* Text provided
Skip to content

Conversation

mbollmann
Copy link
Member

@mbollmann mbollmann commented Jul 18, 2025

This PR adds a script to implement the transition logic to the new author representation system. I'm adding some implementation notes below as a basis for discussing if the script should do anything differently from what I implemented so far.

Notes:

  • The commit history is noisy because the PR depends on v0.5.3 of the library, which isn't merged yet. As soon as Create acl-anthology release v0.5.3 #5405 is merged, I can update/force-rebase this PR.
  • This PR contains some minor fixes to name_variants.yaml (0914c18) and removes name variants that are never used (40dd8bf) to avoid errors.
  • The script currently assumes that no ORCIDs are recorded in the XML. This is true at the time of this writing, but we have started to backfill ORCIDs on a separate branch. We'll need to decide whether to merge them in before running this (and modify this script accordingly) or after.
  • The script currently doesn't set disable_name_matching: true anywhere, but it probably needs to for some authors to preserve the current logic; need to work that out.

Before actually running this script, we should:

Implementation notes

The implementation logic here is a bit trickier than I expected. I'm writing down some concrete examples here to illustrate what we need to consider.

The straight-forward case

The name_variants.yaml has:

- canonical: {first: Felicia, last: Körner}
  id: felicia-koerner
  variants:
  - {first: Felicia, last: Koerner}

There are two instances of these names in the XML:

2020.wmt.xml
1458:      <author><first>Felicia</first><last>Koerner</last></author>

2025.vardial.xml
157:      <author><first>Felicia</first><last>Körner</last></author>

The Python library returns these two names and papers:

>>> anthology.people.get("felicia-koerner")

* Source data
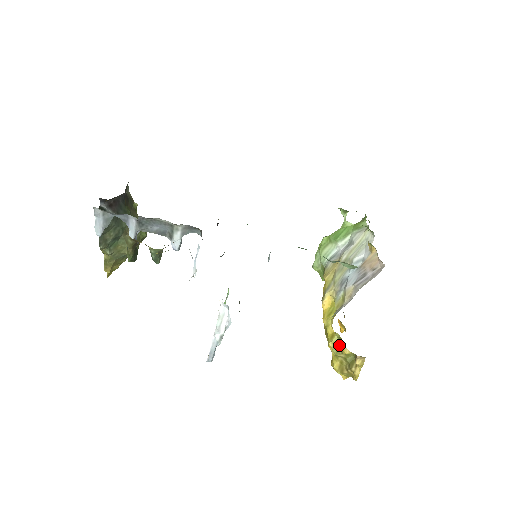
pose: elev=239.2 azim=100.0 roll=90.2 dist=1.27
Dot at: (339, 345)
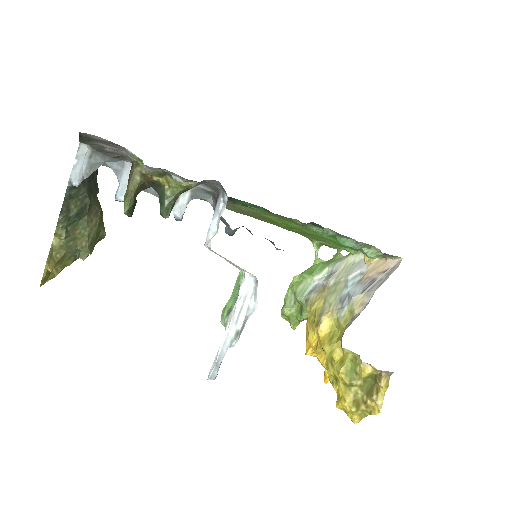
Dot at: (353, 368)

* Prompt
Copy the passage of the pull request from "This PR adds" up to and including "update/force-rebase this PR.". You won't need the listing for this.

* Task response
This PR adds a script to implement the transition logic to the new author representation system. I'm adding some implementation notes below as a basis for discussing if the script should do anything differently from what I implemented so far.

Notes:

  • The commit history is noisy because the PR depends on v0.5.3 of the library, which isn't merged yet. As soon as Create acl-anthology release v0.5.3 #5405 is merged, I can update/force-rebase this PR.